» Job item: Report each line of the data that includes the word "para".

────────────────────

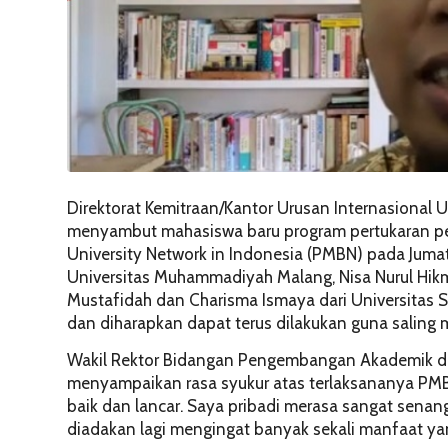
Direktorat Kemitraan/Kantor Urusan Internasional U
menyambut mahasiswa baru program pertukaran pel
University Network in Indonesia (PMBN) pada Jumat
Universitas Muhammadiyah Malang, Nisa Nurul Hikma
Mustafidah dan Charisma Ismaya dari Universitas
dan diharapkan dapat terus dilakukan guna saling 
Wakil Rektor Bidangan Pengembangan Akademik dan
menyampaikan rasa syukur atas terlaksananya PMBN
baik dan lancar. Saya pribadi merasa sangat sena
diadakan lagi mengingat banyak sekali manfaat ya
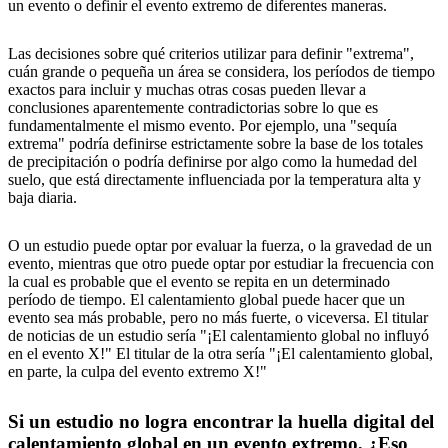
un evento o definir el evento extremo de diferentes maneras.
Las decisiones sobre qué criterios utilizar para definir "extrema",
cuán grande o pequeña un área se considera, los períodos de tiempo
exactos para incluir y muchas otras cosas pueden llevar a
conclusiones aparentemente contradictorias sobre lo que es
fundamentalmente el mismo evento. Por ejemplo, una "sequía
extrema" podría definirse estrictamente sobre la base de los totales
de precipitación o podría definirse por algo como la humedad del
suelo, que está directamente influenciada por la temperatura alta y
baja diaria.
O un estudio puede optar por evaluar la fuerza, o la gravedad de un
evento, mientras que otro puede optar por estudiar la frecuencia con
la cual es probable que el evento se repita en un determinado
período de tiempo. El calentamiento global puede hacer que un
evento sea más probable, pero no más fuerte, o viceversa. El titular
de noticias de un estudio sería "¡El calentamiento global no influyó
en el evento X!" El titular de la otra sería "¡El calentamiento global,
en parte, la culpa del evento extremo X!"
Si un estudio no logra encontrar la huella digital del
calentamiento global en un evento extremo, ¿Eso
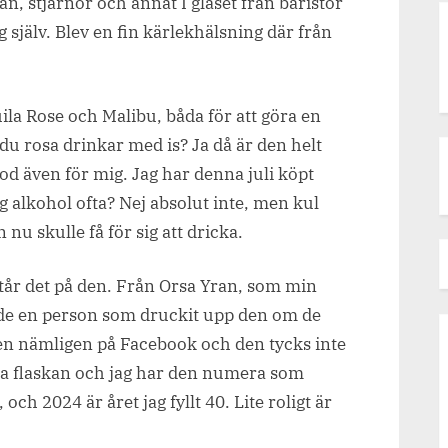
tan, stjärnor och annat I glaset från baristor
g själv. Blev en fin kärlekhälsning där från
uila Rose och Malibu, båda för att göra en
r du rosa drinkar med is? Ja då är den helt
od även för mig. Jag har denna juli köpt
g alkohol ofta? Nej absolut inte, men kul
nu skulle få för sig att dricka.
står det på den. Från Orsa Yran, som min
ade en person som druckit upp den om de
den nämligen på Facebook och den tycks inte
kna flaskan och jag har den numera som
och 2024 är året jag fyllt 40. Lite roligt är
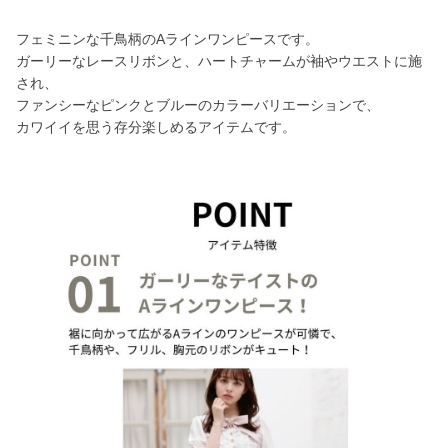
フェミニンな千鳥柄のAラインワンピースです。
ガーリーなレースリボンと、ハートチャームが袖やウエストに施
され、
ファンシーなピンクとブルーのカラーバリエーションで、
カワイイを思う存分楽しめるアイテムです。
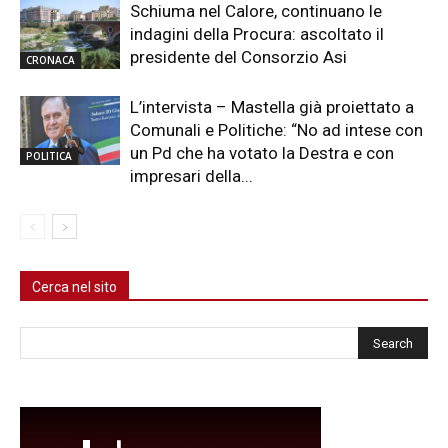
Schiuma nel Calore, continuano le
indagini della Procura: ascoltato il
presidente del Consorzio Asi
CRONACA
L’intervista – Mastella già proiettato a
Comunali e Politiche: “No ad intese con
un Pd che ha votato la Destra e con
POLITICA
impresari della...
Cerca nel sito
Cerca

────────────────────

» Written reply:
Las decisiones sobre qué criterios utilizar para definir "extrema",
exactos para incluir y muchas otras cosas pueden llevar a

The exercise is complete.